気がつけば、ブックメーカーマネーの波に飲まれつつあるJリーグ

昨日は夜に飲み会があり、特別見ないといけない試合も無かったので、今回は最近注目したニュースをピックアップしてみます。

Jリーグ放映権を“黒船”に奪われた「スカパー!」の悲劇 ダ・ゾーンが超強気な理由 (現代ビジネス) – Yahoo!ニュース

どうも一般的に、週刊現代系のメディアは信頼性に欠ける場合が多いのですが、この記事はなかなか良い視点だと思いましたね。

今日のニュースでも、Jリーグ放映からの撤退でスカパーの契約者が大幅減という記事がありましたが、どちらかと言えば海外組の試合がメインな私にとっても、ブンデスリーガの枠は減るしイタリア組は軒並みサブだしで、もはやチャンピオンズリーグやヨーロッパリーグの試合ぐらいしか見るものが無くなりつつあります。これでプレミアがDAZNに行ったら、いよいよスカパーの解約も考えないといけないかもしれません。

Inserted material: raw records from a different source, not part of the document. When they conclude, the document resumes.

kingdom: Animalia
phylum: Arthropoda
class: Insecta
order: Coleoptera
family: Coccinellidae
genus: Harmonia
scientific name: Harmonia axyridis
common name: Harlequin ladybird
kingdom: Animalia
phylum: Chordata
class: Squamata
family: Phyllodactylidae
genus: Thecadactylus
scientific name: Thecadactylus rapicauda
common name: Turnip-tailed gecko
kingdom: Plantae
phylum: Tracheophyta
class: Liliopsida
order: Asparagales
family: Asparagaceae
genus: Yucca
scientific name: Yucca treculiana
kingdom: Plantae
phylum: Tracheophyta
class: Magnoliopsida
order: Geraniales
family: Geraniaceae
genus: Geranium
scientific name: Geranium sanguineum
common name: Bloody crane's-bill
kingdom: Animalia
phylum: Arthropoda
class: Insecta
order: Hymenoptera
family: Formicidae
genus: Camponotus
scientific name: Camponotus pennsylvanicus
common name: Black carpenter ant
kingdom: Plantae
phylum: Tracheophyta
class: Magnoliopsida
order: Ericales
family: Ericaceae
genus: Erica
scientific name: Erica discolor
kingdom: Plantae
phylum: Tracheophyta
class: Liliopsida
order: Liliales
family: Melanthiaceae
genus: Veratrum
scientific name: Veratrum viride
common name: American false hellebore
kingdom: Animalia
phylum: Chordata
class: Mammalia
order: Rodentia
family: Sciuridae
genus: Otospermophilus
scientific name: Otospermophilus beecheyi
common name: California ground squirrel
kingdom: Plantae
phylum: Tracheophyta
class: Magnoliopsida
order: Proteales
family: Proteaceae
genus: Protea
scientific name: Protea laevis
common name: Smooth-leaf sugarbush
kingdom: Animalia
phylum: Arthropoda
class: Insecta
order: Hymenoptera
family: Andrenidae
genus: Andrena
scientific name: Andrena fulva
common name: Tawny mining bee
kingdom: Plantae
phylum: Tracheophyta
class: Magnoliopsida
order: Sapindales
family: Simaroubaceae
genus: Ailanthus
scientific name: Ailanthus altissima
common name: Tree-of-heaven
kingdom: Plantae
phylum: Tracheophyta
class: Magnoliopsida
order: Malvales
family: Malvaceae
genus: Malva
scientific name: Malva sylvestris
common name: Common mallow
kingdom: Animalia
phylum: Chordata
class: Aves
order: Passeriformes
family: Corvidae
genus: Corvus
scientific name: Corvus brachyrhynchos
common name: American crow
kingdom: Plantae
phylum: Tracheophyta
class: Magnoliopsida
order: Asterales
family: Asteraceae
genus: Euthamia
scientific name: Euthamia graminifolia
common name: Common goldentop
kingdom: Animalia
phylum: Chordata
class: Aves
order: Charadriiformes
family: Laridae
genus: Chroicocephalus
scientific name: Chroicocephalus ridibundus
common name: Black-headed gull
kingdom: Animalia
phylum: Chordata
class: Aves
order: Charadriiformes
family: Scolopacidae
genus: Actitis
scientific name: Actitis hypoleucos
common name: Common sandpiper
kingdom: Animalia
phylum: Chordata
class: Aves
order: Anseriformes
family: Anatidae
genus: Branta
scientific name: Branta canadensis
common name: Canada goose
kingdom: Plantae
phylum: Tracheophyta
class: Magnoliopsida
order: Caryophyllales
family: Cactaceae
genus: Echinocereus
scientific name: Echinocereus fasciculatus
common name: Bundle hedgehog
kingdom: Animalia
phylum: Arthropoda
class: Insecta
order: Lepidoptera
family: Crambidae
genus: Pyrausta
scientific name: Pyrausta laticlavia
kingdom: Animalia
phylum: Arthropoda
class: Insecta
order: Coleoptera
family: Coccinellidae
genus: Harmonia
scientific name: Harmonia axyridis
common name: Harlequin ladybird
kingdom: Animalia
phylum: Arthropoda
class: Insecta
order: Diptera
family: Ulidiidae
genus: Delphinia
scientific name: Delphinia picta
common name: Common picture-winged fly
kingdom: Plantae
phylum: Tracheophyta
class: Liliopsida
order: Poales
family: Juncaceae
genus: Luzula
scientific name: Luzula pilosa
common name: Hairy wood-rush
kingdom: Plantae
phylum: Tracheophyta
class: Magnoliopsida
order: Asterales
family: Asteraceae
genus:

さて今までは、DAZNのオンデマンドビジネスについての視点で語られる事が多かったパフォームグループ。それも確かに1つの収益源としてある程度独立はしているのでしょうが、パフォームグループはもっと大きく包括的にサッカービジネスを展開しているコングロマリット企業でもあります。

パフォームグループの公式サイトを見ると、サッカーファンには言わずと知れたGOAL.comやデータサービスのOPTA、アメリカのプロバスケリーグNBAの日本語公式サイト、同じくアメリカのプロゴルフツアーPGAの日本語公式サイトと並んで、「RunningBall」という名前のブックメーカー向けデータサービスが運営されているのが分かります。そしてブックメーカーのサイトでは、サービスの一環として試合の無料視聴が提供されている場合が多いです。そう考えると、何故パフォームグループがJリーグの放映権を獲得したのか理由は明白ですよね。

おそらく、パフォームグループがJリーグの放映権を獲得する裏の狙いは、映像とデータをワンパッケージにして、海外のブックメーカーに新たなコンテンツとして提供する事。既にブックメーカーのサイトでJリーグは賭けの対象になってますが、そこに無料視聴の映像が加わるとさらにブッキングマネーが集まりやすくなるのは間違いありません。

特にJリーグの場合は、ヨーロッパのオフシーズンにも試合をやってますし、公式でtotoも運営しているので試合の透明性が高く、他のアジアやラテンのリーグに比べて八百長が入り込む余地が少ないです。そういうところも、ブックメーカーにとっては魅力の1つなはずです。一時期、声高に言われていたJリーグの秋春制についての議論がトーンダウンしているのも、実はパフォームグループの意向があるのではないかと邪推しています(笑)。

実際に、パフォームグループによる巨額の契約で、2ステージ制&チャンピオンシップを開かないといけないほど収入的にジリ貧状態だったJリーグが息を吹き返し、セレッソは清武を買い戻せるほどの予算を組めるようになったわけです。賭けが主たる目的ではあってもJリーグを見る人が世界中で増える事は確実で、コンテンツを世界に売るというJリーグの目的にとって1つの大きな力にもなります。

もちろん、日本では公式にはブックメーカーの存在は認められていませんし、日本からの利用は出来ますが法的にはグレーゾーンの解釈です。しかし否が応でも、日本のサッカーが世界のブックメーカーマネーに飲み込まれて行くのは、もはや避けられない流れであると言えます。これからは、どうやってそれをWin-Winの関係として作り上げていくのか、そういう姿勢、取り組みが問われるのではないでしょうか。